Tristano e Isotta: 5 domande a Gianandrea Noseda

Maestro Noseda, è la prima volta che dirige Tristano e Isotta. Si ricorda la prima volta che l’ha ascoltato in teatro?
«Me lo ricordo. A Bayreuth con Daniel Barenboim che dirigeva e le voci di Siegfried Jerusalem e Waltraud Meier: spettacolare! La magia di sentire il Tristano quando non vedi né direttore né orchestra e quindi il suono nasce dal niente… Quando ho iniziato a dirigere Preludio e morte di Isotta, inizio e fine dell’opera, in forma di concerto, continuavo a pensare a quell’immagine della sala che diventa buia, a quel suono che nasce dal nulla che mi ha stregato, perché non si può riprodurre».

Se Tristano e Isotta non esistesse, la storia della musica sarebbe diversa?
«È difficile ragionare con i se e con i ma, ma sono convinto che sarebbe andata in un’altra direzione, anche se non so dire quale! E’ incredibile il cambio di marcia che Wagner compie con Tristano. Io adoro Lohengrin, penso che sia un’opera stupenda, poi arriva Tristano e pensi: ma il Lohengrin non faceva percepire il Tristano! Da dove salta fuori? Sì, è vero, aveva già iniziato il Ring e lo interrompe per scrivere Tristano, però… Nel Tristano c’è una facilità di mano, di scrittura incredibile per una pagina così nuova».

Quindi è più un’opera di amore o di morte?
«Di entrambe, perché l’amore non può esistere senza la morte. Tristano è il tentativo spasmodico di un essere umano, di Wagner, di creare, di ricreare una continua  situazione di estasi. E ci riesce: dove tutto è bello, dove l’estasi si prolunga, dove il momento del godimento e dell’amore si può prolungare nel tempo.

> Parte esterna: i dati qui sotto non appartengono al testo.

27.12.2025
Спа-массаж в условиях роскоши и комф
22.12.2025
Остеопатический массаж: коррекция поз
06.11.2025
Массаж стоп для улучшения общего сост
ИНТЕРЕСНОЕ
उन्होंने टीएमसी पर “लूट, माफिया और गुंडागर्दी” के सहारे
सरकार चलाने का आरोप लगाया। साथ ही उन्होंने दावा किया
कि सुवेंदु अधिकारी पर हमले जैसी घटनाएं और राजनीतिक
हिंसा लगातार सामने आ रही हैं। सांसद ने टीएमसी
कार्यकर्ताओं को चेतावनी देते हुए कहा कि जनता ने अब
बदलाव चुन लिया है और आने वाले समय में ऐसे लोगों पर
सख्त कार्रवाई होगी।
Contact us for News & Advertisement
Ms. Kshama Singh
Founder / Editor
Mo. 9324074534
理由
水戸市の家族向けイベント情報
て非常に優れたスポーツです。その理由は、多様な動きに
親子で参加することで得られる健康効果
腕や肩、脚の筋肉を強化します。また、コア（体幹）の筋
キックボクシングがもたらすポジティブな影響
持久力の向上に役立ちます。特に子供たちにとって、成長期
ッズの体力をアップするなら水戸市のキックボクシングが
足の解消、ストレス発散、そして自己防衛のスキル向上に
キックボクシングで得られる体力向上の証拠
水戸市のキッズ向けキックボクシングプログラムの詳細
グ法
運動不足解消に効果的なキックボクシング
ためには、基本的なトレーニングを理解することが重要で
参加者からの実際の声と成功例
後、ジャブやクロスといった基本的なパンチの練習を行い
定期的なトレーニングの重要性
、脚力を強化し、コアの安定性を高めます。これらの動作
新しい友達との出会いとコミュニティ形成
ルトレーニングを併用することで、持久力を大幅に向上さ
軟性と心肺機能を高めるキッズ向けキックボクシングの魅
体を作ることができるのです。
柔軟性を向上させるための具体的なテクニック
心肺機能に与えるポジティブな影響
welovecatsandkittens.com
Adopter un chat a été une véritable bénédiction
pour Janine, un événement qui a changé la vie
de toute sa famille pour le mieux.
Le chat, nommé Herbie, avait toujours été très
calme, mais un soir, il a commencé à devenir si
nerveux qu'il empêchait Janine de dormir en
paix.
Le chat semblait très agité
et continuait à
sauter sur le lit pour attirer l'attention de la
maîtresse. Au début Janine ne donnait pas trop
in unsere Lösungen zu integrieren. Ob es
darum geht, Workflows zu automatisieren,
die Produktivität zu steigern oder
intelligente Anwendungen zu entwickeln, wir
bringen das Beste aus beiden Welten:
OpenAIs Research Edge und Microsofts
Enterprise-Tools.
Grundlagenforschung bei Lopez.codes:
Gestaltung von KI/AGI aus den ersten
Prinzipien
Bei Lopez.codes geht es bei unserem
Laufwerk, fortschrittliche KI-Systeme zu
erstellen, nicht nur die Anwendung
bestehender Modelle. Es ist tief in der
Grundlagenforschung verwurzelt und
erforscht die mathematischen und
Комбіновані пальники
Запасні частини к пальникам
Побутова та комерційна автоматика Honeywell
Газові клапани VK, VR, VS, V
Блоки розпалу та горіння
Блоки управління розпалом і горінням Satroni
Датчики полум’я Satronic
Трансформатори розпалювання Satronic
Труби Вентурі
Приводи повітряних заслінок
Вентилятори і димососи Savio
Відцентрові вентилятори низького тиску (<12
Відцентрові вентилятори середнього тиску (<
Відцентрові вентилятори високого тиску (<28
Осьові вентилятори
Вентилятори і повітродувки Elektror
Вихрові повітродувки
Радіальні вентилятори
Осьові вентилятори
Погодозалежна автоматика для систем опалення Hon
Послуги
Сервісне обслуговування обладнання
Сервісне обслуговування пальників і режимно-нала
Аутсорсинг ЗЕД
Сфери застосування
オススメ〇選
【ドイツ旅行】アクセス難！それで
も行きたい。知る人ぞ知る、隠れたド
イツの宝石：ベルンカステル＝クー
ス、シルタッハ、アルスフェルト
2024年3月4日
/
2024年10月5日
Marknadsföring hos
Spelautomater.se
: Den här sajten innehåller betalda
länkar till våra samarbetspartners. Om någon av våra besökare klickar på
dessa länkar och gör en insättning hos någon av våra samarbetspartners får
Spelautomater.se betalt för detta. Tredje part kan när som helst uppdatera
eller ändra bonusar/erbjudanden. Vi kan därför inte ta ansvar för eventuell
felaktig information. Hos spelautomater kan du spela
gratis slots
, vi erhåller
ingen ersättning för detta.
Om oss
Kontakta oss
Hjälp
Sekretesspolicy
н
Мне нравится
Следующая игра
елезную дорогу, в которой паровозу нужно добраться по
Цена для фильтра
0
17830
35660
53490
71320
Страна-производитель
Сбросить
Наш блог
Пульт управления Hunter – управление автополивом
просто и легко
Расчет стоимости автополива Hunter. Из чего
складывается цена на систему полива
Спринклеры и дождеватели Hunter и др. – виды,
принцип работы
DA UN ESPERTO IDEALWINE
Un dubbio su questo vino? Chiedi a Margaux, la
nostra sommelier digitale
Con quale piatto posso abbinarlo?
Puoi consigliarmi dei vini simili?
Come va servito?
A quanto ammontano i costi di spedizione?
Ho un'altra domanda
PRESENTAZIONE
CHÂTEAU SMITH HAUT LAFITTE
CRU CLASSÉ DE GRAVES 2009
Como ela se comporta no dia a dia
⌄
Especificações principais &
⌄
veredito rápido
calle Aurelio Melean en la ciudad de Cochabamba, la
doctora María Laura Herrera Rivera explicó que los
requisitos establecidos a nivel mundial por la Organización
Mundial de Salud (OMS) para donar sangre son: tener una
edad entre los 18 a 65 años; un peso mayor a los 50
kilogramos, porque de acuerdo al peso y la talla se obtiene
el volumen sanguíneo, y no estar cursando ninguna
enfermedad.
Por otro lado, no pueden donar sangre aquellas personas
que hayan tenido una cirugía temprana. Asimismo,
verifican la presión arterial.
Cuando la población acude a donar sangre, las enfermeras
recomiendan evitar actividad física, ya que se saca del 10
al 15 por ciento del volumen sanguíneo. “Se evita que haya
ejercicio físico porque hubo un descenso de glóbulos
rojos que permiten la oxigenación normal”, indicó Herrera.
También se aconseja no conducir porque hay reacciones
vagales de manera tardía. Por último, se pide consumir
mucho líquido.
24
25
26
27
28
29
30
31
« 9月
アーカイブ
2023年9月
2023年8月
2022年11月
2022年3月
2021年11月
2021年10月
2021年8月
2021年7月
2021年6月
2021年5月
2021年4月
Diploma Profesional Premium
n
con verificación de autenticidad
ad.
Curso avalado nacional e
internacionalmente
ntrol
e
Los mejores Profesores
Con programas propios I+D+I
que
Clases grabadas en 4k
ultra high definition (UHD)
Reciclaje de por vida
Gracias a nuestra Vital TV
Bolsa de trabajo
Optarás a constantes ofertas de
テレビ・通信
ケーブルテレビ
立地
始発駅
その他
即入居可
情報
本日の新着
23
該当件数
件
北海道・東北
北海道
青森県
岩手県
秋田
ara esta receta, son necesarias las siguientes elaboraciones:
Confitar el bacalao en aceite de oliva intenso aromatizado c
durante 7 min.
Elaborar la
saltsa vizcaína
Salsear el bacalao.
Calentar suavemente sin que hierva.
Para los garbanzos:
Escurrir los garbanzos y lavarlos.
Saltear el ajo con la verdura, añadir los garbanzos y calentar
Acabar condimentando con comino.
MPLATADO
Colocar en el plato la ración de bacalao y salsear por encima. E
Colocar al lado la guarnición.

E quando arriva al suo acme tu muori, è una musica dove amore e morte si abbracciano e si baciano intensamente».

In quest’opera la notte quanto è importante?
«La notte ti permette di essere te stesso, di giorno devi assumere il tuo ruolo formale, quello che la società ti ha dato. Di giorno sei Il cavaliere al servizio del re, nella notte sei Tristano, sei il vero te stesso».

Quali sono le difficoltà per l’orchestra? La concentrazione? La tenuta?
«Sicuramente perché è un’opera lunga, però la tenuta di per sé è una questione di resistenza. Quello che bisogna ottenere è di trattarla come se fosse una grande opera di musica da camera cosa che ovviamente non è perché ci sono tante masse che suonano, ma tutto deve essere intelligibile».